Thing you can’t do with the current branch, fine tune specific layers, drop specific layer and freeze specific layers.

For the following results I only drop the last layer and fine tune the others.

Total hours LR Dropout Epochs Mode Batch Size Test set WER
500 0.00012 0.24 1 Transfer Learning 12 Train-es-common voice 27%
500 0.000001 0.11 2 Transfer Learning 10 Train-es-common voice 46%
500 0.0001 0.22 6 From scratch 24 Train-es-common voice 50%

For 500h 1 epoch seems enough dropping the last layer and fine tuning the other ones.

As @lissyx mentioned I think you way to go is just fine tune the existing model with your data using a very low lr like “0.000001”

The transfer learning approach I feel is to solve the issue with different alphabets.

1 Like

Thanks Carlos !

It helps a lot ! I’ll test some of your configs

Here you talk about 500hours of data for your training and after, you test on Common-Voice data ? Just to be sure I understand it well :slight_smile:

thanks again, keep you in touch

Yes, 500h for training then test on common voice Spanish set, almost all my training set is from the same domain, so I better use common voice set to avoid biased results.

Got it ! Very helpful thanks !
And what were your machine features ? GPU ?

You need 500h because you had to transfer from english to spanish but for my accent problematic, I think I don’t need so much data as I stay in english.

meaning only the output layer ? or the output layer and the last layer ?

I just re-trained my model with CV dataset (14 epochs, --drop_source_layers 2, lr 0.00001) and the result is worse than before retraining (goes from 48% WER before to 56% after). That shows that indeed more retraining make it worse…

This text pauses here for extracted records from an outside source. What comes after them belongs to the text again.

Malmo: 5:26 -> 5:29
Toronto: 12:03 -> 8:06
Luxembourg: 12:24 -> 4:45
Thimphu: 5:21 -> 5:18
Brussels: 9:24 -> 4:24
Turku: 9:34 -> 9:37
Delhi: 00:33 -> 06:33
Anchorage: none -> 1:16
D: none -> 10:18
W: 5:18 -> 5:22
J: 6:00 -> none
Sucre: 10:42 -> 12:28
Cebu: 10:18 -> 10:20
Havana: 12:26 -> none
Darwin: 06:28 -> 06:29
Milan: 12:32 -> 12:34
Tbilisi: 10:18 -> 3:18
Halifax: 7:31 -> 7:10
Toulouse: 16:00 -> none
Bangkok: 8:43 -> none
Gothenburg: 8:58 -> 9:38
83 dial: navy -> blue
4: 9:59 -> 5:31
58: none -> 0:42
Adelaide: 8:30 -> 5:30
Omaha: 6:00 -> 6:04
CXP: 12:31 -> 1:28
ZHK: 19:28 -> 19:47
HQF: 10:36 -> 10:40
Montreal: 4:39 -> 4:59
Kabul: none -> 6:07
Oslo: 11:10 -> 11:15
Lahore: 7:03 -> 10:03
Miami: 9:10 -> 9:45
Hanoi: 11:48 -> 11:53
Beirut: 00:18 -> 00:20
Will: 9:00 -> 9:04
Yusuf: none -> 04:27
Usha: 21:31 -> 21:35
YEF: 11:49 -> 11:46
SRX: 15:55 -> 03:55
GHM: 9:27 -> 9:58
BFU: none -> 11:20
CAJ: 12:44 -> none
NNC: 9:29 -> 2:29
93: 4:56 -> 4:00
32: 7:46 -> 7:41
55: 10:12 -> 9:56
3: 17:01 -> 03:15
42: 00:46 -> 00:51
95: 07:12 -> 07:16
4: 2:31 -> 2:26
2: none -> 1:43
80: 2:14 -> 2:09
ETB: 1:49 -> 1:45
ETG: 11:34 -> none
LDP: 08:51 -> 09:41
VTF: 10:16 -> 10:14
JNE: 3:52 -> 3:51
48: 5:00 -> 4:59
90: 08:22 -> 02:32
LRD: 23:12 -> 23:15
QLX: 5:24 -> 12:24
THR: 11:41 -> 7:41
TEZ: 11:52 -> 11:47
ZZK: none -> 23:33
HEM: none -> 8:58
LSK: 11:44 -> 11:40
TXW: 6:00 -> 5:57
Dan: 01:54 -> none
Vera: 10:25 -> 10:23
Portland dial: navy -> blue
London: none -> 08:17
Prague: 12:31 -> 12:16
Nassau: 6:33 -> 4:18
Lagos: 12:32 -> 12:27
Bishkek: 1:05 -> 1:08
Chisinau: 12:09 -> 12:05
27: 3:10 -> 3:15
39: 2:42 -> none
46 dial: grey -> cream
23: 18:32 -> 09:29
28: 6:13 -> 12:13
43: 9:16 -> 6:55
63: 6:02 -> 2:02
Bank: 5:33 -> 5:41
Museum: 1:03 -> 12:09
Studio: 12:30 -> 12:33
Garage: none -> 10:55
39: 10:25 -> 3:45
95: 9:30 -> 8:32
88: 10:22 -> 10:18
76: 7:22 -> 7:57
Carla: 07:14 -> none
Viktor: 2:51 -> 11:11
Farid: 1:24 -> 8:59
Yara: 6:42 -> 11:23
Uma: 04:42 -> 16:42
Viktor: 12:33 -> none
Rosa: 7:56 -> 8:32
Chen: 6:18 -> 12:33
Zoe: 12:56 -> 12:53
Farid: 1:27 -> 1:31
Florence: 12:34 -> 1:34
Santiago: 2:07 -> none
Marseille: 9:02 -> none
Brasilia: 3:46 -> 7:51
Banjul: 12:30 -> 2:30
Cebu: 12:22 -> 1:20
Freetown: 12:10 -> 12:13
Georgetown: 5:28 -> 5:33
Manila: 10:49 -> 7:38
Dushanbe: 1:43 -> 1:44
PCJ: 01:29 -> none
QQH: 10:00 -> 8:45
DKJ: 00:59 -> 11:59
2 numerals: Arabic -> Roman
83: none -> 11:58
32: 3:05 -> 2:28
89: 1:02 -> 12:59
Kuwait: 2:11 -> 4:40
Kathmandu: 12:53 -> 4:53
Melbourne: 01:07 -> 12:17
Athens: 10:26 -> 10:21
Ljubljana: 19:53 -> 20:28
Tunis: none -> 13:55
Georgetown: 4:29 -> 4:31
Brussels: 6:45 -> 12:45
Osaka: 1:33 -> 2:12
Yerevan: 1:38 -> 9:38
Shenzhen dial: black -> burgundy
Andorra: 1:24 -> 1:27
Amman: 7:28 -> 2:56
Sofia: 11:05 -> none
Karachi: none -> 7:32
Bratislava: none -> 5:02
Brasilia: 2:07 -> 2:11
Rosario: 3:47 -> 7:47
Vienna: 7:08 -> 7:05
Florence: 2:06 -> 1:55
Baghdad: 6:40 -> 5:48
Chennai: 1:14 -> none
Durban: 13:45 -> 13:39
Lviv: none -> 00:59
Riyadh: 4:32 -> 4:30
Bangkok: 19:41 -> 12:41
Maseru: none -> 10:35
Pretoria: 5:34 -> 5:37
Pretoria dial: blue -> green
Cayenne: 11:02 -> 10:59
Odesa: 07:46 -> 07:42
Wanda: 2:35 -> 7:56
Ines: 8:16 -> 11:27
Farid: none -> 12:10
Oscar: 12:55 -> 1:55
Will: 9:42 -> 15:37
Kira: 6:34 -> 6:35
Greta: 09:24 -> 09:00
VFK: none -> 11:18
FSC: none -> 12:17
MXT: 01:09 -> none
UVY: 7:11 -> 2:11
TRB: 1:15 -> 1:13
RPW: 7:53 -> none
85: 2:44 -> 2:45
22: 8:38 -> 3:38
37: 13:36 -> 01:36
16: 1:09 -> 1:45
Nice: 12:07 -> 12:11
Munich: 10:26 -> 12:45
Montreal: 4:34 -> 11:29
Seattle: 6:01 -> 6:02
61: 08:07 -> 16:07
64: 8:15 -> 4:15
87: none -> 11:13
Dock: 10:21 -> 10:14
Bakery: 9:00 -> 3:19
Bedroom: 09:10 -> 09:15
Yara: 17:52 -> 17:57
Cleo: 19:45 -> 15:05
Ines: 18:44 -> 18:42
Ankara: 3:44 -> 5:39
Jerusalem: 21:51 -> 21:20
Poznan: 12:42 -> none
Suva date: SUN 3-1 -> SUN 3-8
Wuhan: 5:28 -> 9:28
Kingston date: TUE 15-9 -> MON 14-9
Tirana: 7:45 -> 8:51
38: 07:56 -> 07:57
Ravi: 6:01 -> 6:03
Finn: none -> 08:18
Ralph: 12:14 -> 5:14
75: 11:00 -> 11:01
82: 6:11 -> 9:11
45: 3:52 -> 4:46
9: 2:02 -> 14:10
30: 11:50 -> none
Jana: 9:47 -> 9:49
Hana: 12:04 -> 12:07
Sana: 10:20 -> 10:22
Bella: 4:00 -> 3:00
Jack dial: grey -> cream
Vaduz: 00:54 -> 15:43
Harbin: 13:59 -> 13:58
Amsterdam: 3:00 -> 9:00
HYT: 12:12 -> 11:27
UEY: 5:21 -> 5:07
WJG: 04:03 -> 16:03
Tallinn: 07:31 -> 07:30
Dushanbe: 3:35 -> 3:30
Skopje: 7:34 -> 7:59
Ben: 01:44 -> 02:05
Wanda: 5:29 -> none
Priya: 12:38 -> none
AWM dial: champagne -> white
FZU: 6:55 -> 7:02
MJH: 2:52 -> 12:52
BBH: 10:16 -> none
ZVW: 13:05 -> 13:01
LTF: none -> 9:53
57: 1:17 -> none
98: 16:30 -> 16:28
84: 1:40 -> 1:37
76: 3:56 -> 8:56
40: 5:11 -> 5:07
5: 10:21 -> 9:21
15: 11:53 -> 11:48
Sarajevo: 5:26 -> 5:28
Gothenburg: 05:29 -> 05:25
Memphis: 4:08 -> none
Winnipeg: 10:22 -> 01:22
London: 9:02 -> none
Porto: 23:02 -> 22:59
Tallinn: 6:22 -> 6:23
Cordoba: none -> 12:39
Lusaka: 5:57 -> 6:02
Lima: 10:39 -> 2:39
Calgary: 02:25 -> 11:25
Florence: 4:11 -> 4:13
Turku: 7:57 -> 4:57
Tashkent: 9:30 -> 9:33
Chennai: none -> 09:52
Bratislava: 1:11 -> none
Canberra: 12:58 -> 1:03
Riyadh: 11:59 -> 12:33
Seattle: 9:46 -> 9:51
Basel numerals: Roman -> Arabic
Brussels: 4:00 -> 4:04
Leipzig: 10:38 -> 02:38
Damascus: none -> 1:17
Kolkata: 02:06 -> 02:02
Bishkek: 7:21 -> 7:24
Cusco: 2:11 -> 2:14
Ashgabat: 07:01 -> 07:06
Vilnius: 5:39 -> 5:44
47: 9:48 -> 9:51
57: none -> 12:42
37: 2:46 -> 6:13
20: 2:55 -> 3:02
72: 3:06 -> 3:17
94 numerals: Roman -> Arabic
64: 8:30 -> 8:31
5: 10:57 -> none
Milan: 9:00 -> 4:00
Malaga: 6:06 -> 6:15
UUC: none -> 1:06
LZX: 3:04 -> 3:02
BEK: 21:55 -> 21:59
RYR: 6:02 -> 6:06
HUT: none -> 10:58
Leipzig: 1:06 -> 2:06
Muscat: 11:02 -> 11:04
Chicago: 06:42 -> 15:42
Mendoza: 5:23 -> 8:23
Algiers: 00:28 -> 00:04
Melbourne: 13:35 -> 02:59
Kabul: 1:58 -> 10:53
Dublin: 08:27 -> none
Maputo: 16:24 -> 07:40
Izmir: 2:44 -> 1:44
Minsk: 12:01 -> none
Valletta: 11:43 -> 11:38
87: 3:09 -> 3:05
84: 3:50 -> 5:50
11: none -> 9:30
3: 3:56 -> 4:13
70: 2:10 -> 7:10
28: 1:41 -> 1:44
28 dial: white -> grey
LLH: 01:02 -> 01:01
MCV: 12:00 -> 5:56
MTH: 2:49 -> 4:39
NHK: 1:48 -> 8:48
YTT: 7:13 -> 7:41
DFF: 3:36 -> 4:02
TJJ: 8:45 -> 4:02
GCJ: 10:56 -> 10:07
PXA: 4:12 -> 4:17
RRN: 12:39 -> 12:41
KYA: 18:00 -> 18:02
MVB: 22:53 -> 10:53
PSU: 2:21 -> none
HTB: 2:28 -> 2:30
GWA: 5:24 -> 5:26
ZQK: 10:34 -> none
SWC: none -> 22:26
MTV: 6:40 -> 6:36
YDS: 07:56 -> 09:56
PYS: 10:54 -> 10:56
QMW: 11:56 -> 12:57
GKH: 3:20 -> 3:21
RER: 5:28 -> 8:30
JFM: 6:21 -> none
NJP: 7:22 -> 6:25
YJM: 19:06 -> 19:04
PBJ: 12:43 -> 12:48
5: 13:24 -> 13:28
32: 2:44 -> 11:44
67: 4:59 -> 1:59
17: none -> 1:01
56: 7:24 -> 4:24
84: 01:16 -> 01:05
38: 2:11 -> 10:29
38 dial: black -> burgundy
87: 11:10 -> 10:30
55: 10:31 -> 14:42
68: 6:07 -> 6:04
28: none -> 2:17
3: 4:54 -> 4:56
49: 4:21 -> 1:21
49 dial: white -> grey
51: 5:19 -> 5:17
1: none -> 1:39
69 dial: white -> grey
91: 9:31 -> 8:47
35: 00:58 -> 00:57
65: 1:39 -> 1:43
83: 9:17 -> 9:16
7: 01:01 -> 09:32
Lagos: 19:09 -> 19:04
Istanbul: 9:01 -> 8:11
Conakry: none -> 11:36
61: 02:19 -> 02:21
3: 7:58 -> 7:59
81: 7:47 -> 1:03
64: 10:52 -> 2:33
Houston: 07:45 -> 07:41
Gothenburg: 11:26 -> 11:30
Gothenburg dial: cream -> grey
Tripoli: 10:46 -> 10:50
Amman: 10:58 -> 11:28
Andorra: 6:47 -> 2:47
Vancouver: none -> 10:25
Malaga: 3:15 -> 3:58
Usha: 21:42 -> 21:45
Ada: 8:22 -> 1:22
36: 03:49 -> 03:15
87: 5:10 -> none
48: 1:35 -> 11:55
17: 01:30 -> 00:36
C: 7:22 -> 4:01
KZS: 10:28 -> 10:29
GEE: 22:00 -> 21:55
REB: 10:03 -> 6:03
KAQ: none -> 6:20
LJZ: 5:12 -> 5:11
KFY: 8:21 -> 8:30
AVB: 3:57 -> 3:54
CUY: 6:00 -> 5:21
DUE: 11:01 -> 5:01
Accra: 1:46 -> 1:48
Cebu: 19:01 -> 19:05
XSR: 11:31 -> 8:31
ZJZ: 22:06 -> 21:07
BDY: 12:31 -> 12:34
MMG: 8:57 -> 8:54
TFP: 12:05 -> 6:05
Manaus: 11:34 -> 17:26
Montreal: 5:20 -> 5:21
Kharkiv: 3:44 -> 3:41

Next try, 1 epoch with same parameters

Azure NC instance with K80 GPU, took 1 day to complete 1 epoch.

Only the output

1 Like

What are the advantages of specifically using the transfer-learning2 branch? I ran the following command successfully from the master branch, to retrain the pretrained english model some differently-accented English voice data:

    (voice_to_text) mepstein@pop-os:~/voice_to_text/vendor/DeepSpeech$ python DeepSpeech.py \
        --n_hidden 2048 \
        --checkpoint_dir ../../deepspeech-0.5.1-checkpoint/ \
        --epochs 50 \
        --train_files ../../data/ds_csvs/train.csv \
        --dev_files ../../data/ds_csvs/val.csv \
        --test_files ../../data/ds_csvs/test.csv \
        --learning_rate 0.0001 \
        --train_batch_size 4 \
        --dev_batch_size 4 \
        --test_batch_size 4 \
        --es_steps 15 \
        --lm_binary_path models-0.5.1/lm.binary \
        --lm_trie_path models-0.5.1/trie \
        --export_dir ../../models_retrained_1
    """ 

Is the transfer learning branch for dropping or freezing certain layers, can that not be done from master? If not, is there a timetable for merging the transfer learning branch into master?

Yes

@josh_meyer might be able to answer that, I don’t know how much work that is though. Do you think we should merge it? @kdavis

As a user, it seems to me like it would be helpful to merge tf2 into master because it makes it less likely that over time tf2 will fall far behind master.

If there’s a set of issues you are aware of that the tf2 branch needs resolved before it can be merged into master, I’d be happy to take a shot at a PR to help get it there.

@josh_meyer might know …

Josh will know better, but my understanding is that there aren’t really any outstanding problems to be solved, it’s just that we didn’t want to give the impression that transfer learning is supposed to be a simple thing, just set this flag and it works. We already get people who think training DeepSpeech is supposed to be like this… But other than that, I’m not opposed to merging the code into master.

1 Like

Perhaps a big warning in documentation ? I know people might still be wrong about training and transfer learning but It can help :slight_smile:

Honestly, we already have a lot of things clearly documented and straightforward, and still people not reading it :slight_smile: